The yellow metal showed clear signs of strength as prices rebounded from a critical Fibonacci retracement.
Gold has lost exactly 61.8% of its recent recovery from 1046 lows to 1113 peak. This level stands at 1072$ per ounce and we have seen a strong reversal from this level, which gave us a confirmation that the bullish trend in the hourly chart is still alive.
Currently, we expect gold to trade higher in the direction of the hourly resistance line, located at 1095$.
In other side, the hourly bullish pivot stands at 1072$ actually, and as far as this level holds, another rally towards 1113 peak cannot be ruled out.

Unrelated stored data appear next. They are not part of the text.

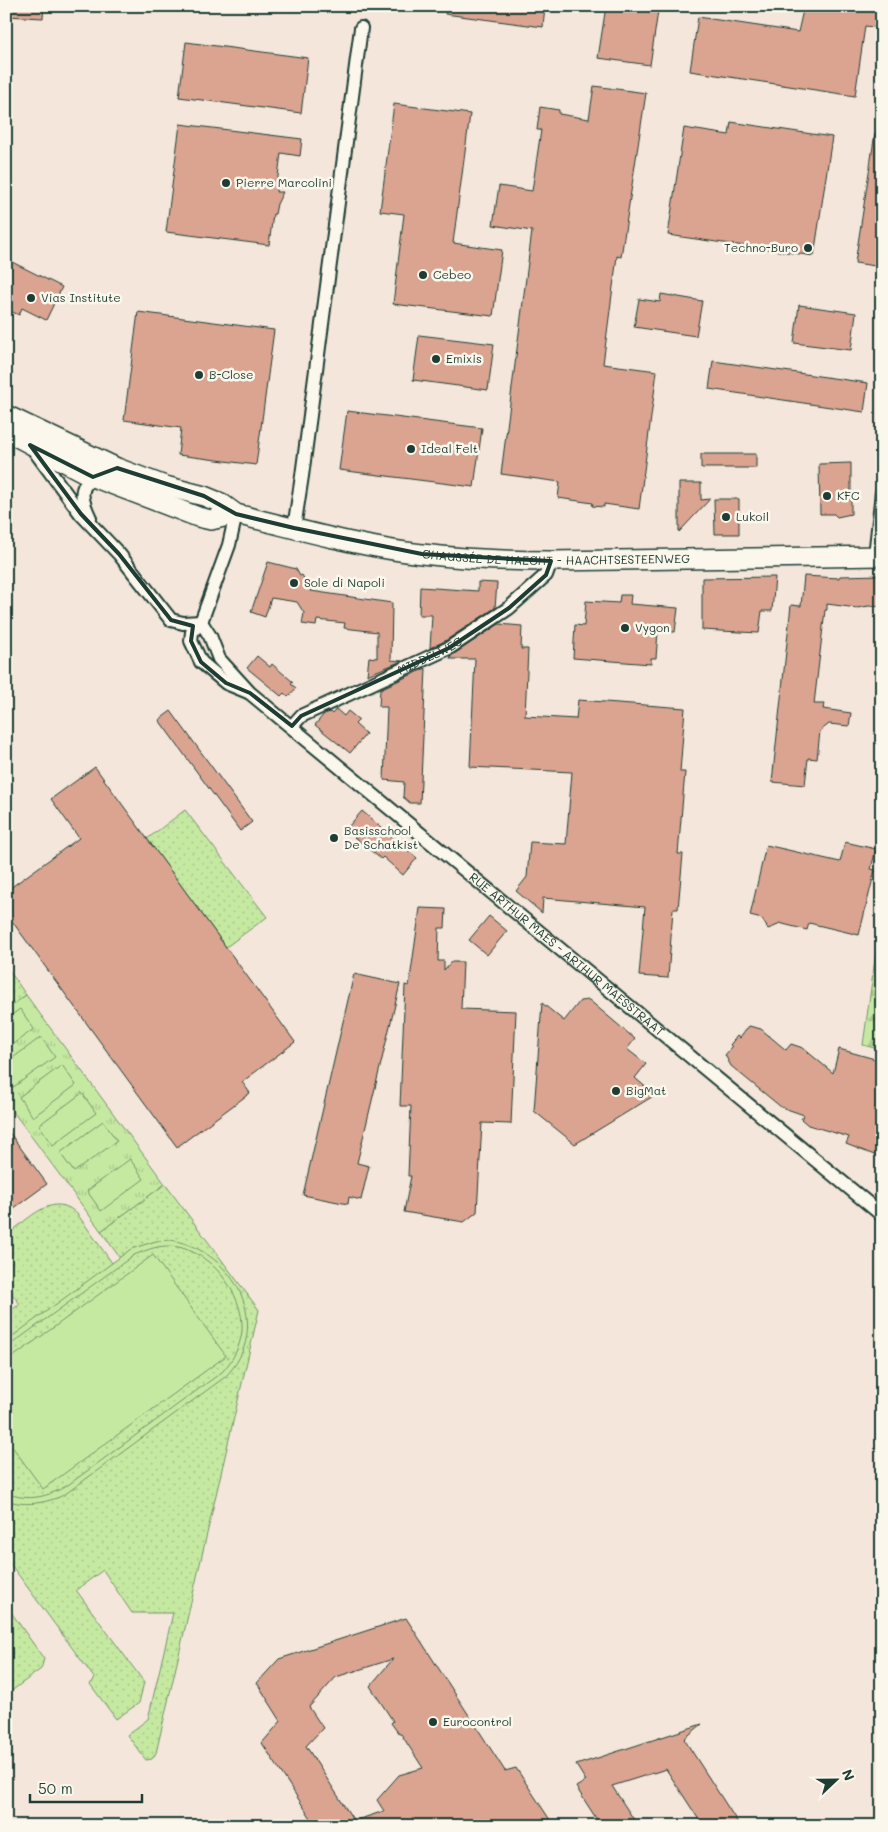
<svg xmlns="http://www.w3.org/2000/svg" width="888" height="1832" font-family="Mali,sans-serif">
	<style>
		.grass { fill: url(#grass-dots); stroke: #72936b }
		.forest { fill: url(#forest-firs); stroke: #72936b }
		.park { fill: url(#park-tufts); stroke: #72936b }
		.pitch { fill: #c6e9a2; stroke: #72936b }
		.building { fill: #daa491; stroke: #1f3d34; fill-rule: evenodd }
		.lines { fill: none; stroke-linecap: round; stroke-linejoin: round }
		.minor-casing { stroke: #1f3d34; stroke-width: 16 }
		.secondary-casing { stroke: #1f3d34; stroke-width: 22 }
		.minor { stroke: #fbf7ec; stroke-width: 12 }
		.secondary { stroke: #fbf7ec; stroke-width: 19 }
		.marked { fill: none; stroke: #1f3d34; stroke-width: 4; stroke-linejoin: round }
		.poi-dot { fill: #1f3d34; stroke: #fbf7ec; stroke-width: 2 }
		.labels { text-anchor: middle; stroke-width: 5; stroke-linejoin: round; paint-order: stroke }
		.poi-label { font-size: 12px; fill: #1f3d34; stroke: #fbf7ec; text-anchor: start }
		.street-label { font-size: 12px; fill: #1f3d34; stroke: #fbf7ec }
	</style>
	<defs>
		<pattern id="grass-dots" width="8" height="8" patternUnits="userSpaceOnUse" patternTransform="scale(1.25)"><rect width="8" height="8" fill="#c6e9a2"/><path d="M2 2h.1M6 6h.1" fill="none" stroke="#aac98c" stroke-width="1.8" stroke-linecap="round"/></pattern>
		<pattern id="forest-firs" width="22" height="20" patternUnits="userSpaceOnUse" patternTransform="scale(1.25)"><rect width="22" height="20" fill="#c6e9a2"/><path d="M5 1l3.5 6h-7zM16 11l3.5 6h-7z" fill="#aac98c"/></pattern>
		<pattern id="park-tufts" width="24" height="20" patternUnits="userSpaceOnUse" patternTransform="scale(1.25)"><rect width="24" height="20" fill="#c6e9a2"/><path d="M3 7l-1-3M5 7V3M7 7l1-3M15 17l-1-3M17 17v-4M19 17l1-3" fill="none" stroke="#aac98c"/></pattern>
	</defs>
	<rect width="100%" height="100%" fill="#f4e6da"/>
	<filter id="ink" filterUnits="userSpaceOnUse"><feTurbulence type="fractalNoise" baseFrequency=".02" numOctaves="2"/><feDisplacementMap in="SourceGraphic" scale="10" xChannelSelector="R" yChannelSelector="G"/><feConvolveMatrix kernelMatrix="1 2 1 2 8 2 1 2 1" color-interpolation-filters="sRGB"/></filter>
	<g filter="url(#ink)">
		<path class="grass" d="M185,810L267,917L226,947L147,839Z
			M6,966L26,995L6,1010Z
			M165,1184L259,1310L156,1753L152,1759L146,1760L127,1735L148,1719L173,1613H132L103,1570L76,1590L144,1682L139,1703L116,1719L90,1684L95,1679L6,1558V1314L20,1304L6,1286V1236C27,1220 54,1189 78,1215L112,1263L120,1258L101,1231Z
			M6,1605L44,1659L41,1669L6,1695Z"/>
		<path class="forest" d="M882,909V1050L863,1045Z"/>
		<path class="park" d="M26,995L165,1184L101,1231L6,1102V1010Z"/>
		<path class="pitch" d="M20,1009L34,1029L6,1049V1019Z
			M41,1037L55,1057L12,1088L6,1080V1063Z
			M62,1065L76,1085L33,1117L19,1097Z
			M82,1093L96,1113L53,1145L39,1125Z
			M103,1121L117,1141L74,1172L60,1153Z
			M130,1159L144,1179L101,1211L87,1191Z
			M171,1240C235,1251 275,1327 225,1377L64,1495C46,1503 25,1507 6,1500V1493C29,1502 48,1497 68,1485L222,1372C233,1360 240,1347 242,1331C245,1293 207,1245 167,1246C155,1246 145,1251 134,1255L6,1348V1341L131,1249L156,1241Z
			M153,1255L226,1356L43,1489L6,1438V1362Z"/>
		<path class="building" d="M6,6H44L43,18L6,16Z
			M446,6H545L543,27L445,14Z
			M606,6H626L658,11L650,65L598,58Z
			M804,6H882V28L865,26L855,96L690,71L698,17L798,32Z
			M186,42L308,58L301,113L179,97Z
			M594,86L646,93L621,257L617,256L603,364L657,371L639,509L604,504V507L592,506L593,503L558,498L560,482L501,474L532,231L493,225L499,186L532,191L541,130H537L540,107L559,110V114L589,119Z
			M394,104L470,114L453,243L502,250L493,316L393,304L404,214L380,211Z
			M731,122L832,137L814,256L668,235L684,128L729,135Z
			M180,124L302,139L300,156L281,153L276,192H283L277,204L275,214H273L269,245L166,232Z
			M875,133L882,134V267L855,263Z
			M6,259L62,287L46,320L22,308L19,315L6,309Z
			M661,294L702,301L696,336L634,327L639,299L660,302Z
			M799,305L856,313L851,350L794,343Z
			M138,312L274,330L256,465L178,455L181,428L124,420Z
			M419,335L494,344L488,390L413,380Z
			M713,361L868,383L864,412L709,389Z
			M347,411L482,428L474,487L339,470Z
			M701,454H756V468H701Z
			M851,463V514L837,517L834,514H820L819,464Z
			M679,483H701V500L710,499L679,532Z
			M714,499H739V534H715Z
			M268,562L296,569L300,576L302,575L311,591L392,603L391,660L402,661L367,675L369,657L377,658V632L344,628L345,623L317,620L316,626L302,624L304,613L297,602L271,598L265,617L251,612Z
			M882,575V607L869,606L857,608L827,604V610H825L814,704H824L823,709L851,713L849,726L829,724L820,731L817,759L808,758L805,785L772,782L791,605L801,606L804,576L839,578L840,576Z
			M775,577L772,611H762L759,633L702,630V578Z
			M478,582L497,583L495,608L445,641L430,648L432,615H419L420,587L478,591Z
			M620,595H631L630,604L678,608L675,632L658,631L656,658H651V664L573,658L575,625L584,626L586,601L619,603Z
			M499,624L522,626L521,649H528L525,716L576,719L578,700L685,708L680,772H685L678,854H683L678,909H673L668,978L639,976L645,907L543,898L542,913L516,891L527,877L530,842L566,844L572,772L470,767L475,659H450L451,656Z
			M257,656L270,667L272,664L293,682L291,684L296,688L288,697L284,693L281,696L247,668Z
			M426,668L420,803H410L403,797L404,782L384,780L387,707H379L380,689Z
			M336,709L344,716L348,711L359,720L355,724L366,734L350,753L315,725L324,714L330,712L332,714Z
			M171,711L252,822L240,831L159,720Z
			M95,767L295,1042L242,1082L250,1093L177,1147L6,913V891L79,838L51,799Z
			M362,811L417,858L403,875L383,857L381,859L354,837L357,834L348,827Z
			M845,842L876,849L871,869L875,870L859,935L809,923L807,930L779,923L776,926L768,929L762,919L750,916L766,845L840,862Z
			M420,908L446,909L445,928H439L438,961H444V970L451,962H463L461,1009L516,1011L511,1124L482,1123L477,1212L464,1222L404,1212L411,1176H408L411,1106H400L405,985L409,986Z
			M489,916L507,931L487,955L469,940Z
			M354,974L400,984L357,1163L369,1166L361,1200L349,1197L348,1204L303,1195Z
			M589,1000L635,1039L627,1049L646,1064L635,1078L655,1095L575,1144L534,1111L542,1003L564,1021L580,1001Z
			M749,1026L761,1029L786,1050L791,1044L803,1048L833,1073L839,1049L882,1061V1158L846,1144L849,1137L808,1125L801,1119L804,1115L781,1107L731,1066L725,1055L732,1047L730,1045L737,1036L740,1038Z
			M6,1128L47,1184L6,1214Z
			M406,1618L505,1771L516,1768L554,1826H316L262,1743L281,1721L257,1683L279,1659ZM393,1659L370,1686L393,1721L391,1723L399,1734H401L423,1768L399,1775L377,1800L384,1811L354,1821L306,1746L323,1728L309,1707L336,1677Z
			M702,1724L684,1739L740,1826H703L666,1769L612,1786L638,1826H601L576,1787L586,1781L576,1765Z"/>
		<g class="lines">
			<g class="minor-casing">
				<g id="minor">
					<path d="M31,446L81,514L119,554L171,620L183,623L201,622"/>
					<path d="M236,514L229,545L201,622L192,632L191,641L201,662L226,683L248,692"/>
					<path d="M90,518C81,499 76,485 99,474"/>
					<path d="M294,528L302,476L361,28"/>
					<path d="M875,556L882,492"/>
					<path id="s1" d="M201,622L210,636L219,659L250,693L882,1215"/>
					<path id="s2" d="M292,726L301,716L449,648L509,608L546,575L551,561"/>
				</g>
			</g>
			<g class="secondary-casing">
				<g id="secondary">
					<path id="s3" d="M6,415L117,468L165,486L204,496L221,503L236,514C297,529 360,547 422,554C465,559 508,561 551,561L882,556"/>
					<path d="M6,431L93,477L198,517L211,520L236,514"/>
				</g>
			</g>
			<use href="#minor" class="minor"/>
			<use href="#secondary" class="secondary"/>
		</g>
	</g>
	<path class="marked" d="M30,445L93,477L117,468L204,496L236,514L294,528L422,554L551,561L546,575L509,608L449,648L301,716L292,726L250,693L226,683L201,662L191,641L193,626L171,620L119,554L81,514Z"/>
	<g class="poi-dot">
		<circle cx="226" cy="183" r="5"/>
		<circle cx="808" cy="248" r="5"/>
		<circle cx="423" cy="275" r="5"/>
		<circle cx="31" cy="298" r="5"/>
		<circle cx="436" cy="359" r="5"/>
		<circle cx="199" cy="375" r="5"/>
		<circle cx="411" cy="449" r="5"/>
		<circle cx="827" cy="496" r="5"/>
		<circle cx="726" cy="517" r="5"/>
		<circle cx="294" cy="583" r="5"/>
		<circle cx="625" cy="628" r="5"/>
		<circle cx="334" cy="838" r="5"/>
		<circle cx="616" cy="1091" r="5"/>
		<circle cx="433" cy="1722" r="5"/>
	</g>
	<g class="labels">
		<g class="poi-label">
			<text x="236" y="187">Pierre Marcolini</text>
			<text x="798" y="252" text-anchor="end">Techno-Buro</text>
			<text x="433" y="279">Cebeo</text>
			<text x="41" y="302">Vias Institute</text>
			<text x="446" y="363">Emixis</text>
			<text x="209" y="379">B-Close</text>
			<text x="421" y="453">Ideal Felt</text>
			<text x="837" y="500">KFC</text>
			<text x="736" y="521">Lukoil</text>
			<text x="304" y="587">Sole di Napoli</text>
			<text x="635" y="632">Vygon</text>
			<text x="344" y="835">Basisschool<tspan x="344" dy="14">De Schatkist</tspan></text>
			<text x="626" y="1095">BigMat</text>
			<text x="443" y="1726">Eurocontrol</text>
		</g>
		<g class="street-label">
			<text dy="4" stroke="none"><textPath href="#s3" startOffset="576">CHAUSSÉE DE HAECHT - HAACHTSESTEENWEG</textPath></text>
			<text dy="4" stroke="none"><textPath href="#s2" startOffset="156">MIDDELWEG</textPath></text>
			<text dy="4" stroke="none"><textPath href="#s1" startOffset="498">RUE ARTHUR MAES - ARTHUR MAESSTRAAT</textPath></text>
		</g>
	</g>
	<rect width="888" height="1832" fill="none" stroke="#fbf7ec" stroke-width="25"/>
	<rect x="12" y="12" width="863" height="1807" fill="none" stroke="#1f3d34" stroke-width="2" filter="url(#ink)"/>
	<g transform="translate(836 1780) rotate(68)" stroke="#fbf7ec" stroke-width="4" paint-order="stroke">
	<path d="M0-4L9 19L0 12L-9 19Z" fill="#1f3d34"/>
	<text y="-8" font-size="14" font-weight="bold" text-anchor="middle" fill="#1f3d34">N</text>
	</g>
	<path d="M30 1794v8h112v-8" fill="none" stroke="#1f3d34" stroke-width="2.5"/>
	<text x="38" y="1794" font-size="15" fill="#1f3d34" stroke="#fbf7ec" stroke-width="4" paint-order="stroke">50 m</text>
</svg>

To conclude, gold is bullish in the hourly chart, and a re-test of 1095$ resistance level should be seen very soon, while a daily close below 1072 support level will put gold under pressure again.
The New Zealand Dollar extended its losses and fell below 0.6400 psychological support last Friday to reach as low as 0.6380 during the U.S trading session.
As of now, the trend remains bearish in the hourly chart, and we expect the pair to remain under pressure as far as 0.6590peak still intact.
Consequently, any rebound in this pair during this week should face strong selling pressure for another leg lower towards 0.6290 level in the next days.
Near-term resistance zone stands between 0.6485 and 0.6510 levels, and a break above these levels will expose 0.6590 peak.
In addition, a daily close above this peak will confirm a bullish reversal in the short-term. Otherwise, downside risks are likely to remain strong.